Last weekend, thousands of people gathered in Cleveland’s Asiatown district for the city’s annual Asian Festival. Among them was Maemie Chan, DMD (DEN ‘09), a Case Western Reserve University School of Dental Medicine alumna on a mission to give back to the community.
In addition to having the chance to experience everything from martial art demonstrations to authentic Asian cuisine, the festival’s visitors—totalling more than 40,000 in 2019—could take advantage of free health screenings and information from volunteer practitioners. Chan and her husband, David Hudec, Jr., DMD (DEN ‘11), could be found in the Medical Pavilion alongside other volunteers helping distribute informational materials.
“It is so great to be able to help the local Asian community,” said Chan, who practices at Mayfield Smiles in the Cleveland area. “A lot of the people we see don’t have access to regular dental care, and many of them don’t speak English. They’re intimidated and scared, so it’s nice being able to bridge that gap and communicate to them, ‘I’m here and I can help.’”
A first-generation American from Chicago, Chan speaks fluent Cantonese—a skill she’s maintained into adulthood and puts to use in her work. “I practically grew up in Chinatown, I went to Chinese school and was involved in Chinese dance and choir,” she recalled. “My parents really submerged me in the culture, they didn’t want me to forget where I came from. I’m American, but I’m also Chinese.”
Now that Chan and her husband have a 1-year-old son, Andrew, they are eager to pass on their cultures and traditions from both sides of the family. Part of that includes monthly treks from Cleveland to Chicago to visit Chan’s grandparents.
“It’s a lot of work to make that trip every month,” said Chan, “but our son is learning how important it is to take care of elderly relatives, to have family dinners. It’s a gift to be able to share that with him and with my grandparents.”
Chan is teaching Andrew Cantonese as well as her husband, whose basic understanding of the language enables him to help at the Cleveland Asian Festival.
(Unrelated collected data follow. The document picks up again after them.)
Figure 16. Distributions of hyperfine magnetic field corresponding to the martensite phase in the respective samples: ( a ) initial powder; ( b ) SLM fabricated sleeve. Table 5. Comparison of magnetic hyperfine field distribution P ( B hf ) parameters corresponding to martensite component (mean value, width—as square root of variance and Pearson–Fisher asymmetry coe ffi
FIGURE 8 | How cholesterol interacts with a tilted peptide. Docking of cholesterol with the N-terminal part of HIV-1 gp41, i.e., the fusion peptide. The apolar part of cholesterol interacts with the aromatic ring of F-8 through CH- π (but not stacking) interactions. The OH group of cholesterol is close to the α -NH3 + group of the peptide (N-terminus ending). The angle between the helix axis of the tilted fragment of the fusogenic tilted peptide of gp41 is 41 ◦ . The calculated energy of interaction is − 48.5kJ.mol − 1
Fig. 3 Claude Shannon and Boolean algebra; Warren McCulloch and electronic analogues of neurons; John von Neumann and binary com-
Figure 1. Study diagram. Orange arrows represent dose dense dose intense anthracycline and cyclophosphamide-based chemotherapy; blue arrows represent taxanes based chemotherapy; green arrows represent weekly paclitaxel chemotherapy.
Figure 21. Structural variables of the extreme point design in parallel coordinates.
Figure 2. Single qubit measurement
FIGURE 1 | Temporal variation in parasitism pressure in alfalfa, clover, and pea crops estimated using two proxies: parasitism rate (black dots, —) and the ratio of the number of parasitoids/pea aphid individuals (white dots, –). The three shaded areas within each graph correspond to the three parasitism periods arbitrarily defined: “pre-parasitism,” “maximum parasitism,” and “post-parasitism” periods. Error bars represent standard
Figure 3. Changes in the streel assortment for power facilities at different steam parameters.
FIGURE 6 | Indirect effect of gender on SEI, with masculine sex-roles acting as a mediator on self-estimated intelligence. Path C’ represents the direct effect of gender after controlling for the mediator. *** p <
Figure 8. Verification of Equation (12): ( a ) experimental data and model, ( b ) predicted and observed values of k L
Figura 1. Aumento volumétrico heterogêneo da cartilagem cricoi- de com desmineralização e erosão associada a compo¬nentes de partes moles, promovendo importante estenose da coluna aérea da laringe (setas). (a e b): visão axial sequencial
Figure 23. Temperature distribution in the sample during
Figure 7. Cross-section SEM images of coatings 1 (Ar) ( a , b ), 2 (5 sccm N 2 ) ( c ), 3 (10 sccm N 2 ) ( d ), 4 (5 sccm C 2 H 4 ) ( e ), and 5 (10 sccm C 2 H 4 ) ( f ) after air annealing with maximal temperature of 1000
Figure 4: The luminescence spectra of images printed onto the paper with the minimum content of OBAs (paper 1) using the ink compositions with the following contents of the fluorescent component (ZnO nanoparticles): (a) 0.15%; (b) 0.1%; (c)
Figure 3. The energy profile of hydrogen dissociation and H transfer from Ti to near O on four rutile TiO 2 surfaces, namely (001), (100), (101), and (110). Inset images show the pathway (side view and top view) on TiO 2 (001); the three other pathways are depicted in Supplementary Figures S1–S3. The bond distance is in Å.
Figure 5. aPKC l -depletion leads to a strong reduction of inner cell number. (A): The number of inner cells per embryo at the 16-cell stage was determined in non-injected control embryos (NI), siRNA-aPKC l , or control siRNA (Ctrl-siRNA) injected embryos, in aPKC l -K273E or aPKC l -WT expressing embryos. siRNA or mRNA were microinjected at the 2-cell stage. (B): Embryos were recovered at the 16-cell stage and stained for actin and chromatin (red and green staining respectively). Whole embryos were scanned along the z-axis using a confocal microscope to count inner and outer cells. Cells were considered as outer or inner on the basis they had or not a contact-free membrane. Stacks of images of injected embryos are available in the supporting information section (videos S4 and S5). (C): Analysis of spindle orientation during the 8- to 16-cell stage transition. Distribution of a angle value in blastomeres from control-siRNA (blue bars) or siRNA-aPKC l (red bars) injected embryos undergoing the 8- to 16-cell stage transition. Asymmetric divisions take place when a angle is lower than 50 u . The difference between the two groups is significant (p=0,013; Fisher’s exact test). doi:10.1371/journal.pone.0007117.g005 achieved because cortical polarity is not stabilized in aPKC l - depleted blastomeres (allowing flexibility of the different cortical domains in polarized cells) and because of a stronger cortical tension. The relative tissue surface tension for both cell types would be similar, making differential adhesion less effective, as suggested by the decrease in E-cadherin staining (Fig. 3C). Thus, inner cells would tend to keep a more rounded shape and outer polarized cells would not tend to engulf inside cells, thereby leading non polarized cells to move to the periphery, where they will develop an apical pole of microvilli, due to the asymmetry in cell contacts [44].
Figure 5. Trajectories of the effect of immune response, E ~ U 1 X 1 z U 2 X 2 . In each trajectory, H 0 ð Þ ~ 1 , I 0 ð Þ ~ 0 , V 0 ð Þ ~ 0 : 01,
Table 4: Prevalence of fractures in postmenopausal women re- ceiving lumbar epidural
“We pass out toothpaste, toothbrushes and floss, activity kits for kids and informational pamphlets for the families, and we answer a lot of questions,” Chan said. “But in the future, we hope to do exams and maybe even cleanings. That’s all in the works.”
The couple has been volunteering at the festival since 2014 and in recent years have recruited two more Case Western Reserve alumni to assist their efforts: Winnie Wong, DMD (DEN ‘16) and pediatric dentist Kari Cunningham, DMD (DEN ‘10, ‘12), president of the School of Dental Medicine Alumni Board.
“Case Western Reserve is a very close-knit community,” Chan remarked. “In a lot of ways, it’s very similar to Cleveland’s Asian community. Even though I’m not from here, the Asian community has been so welcoming and they treat me as if I were a Cleveland native.”
“When you meet another CWRU grad, anywhere in the world,” Chan continued, “there’s a sense of camaraderie. We bond over campus and our professors. It’s where we came from, we want to help each other grow.”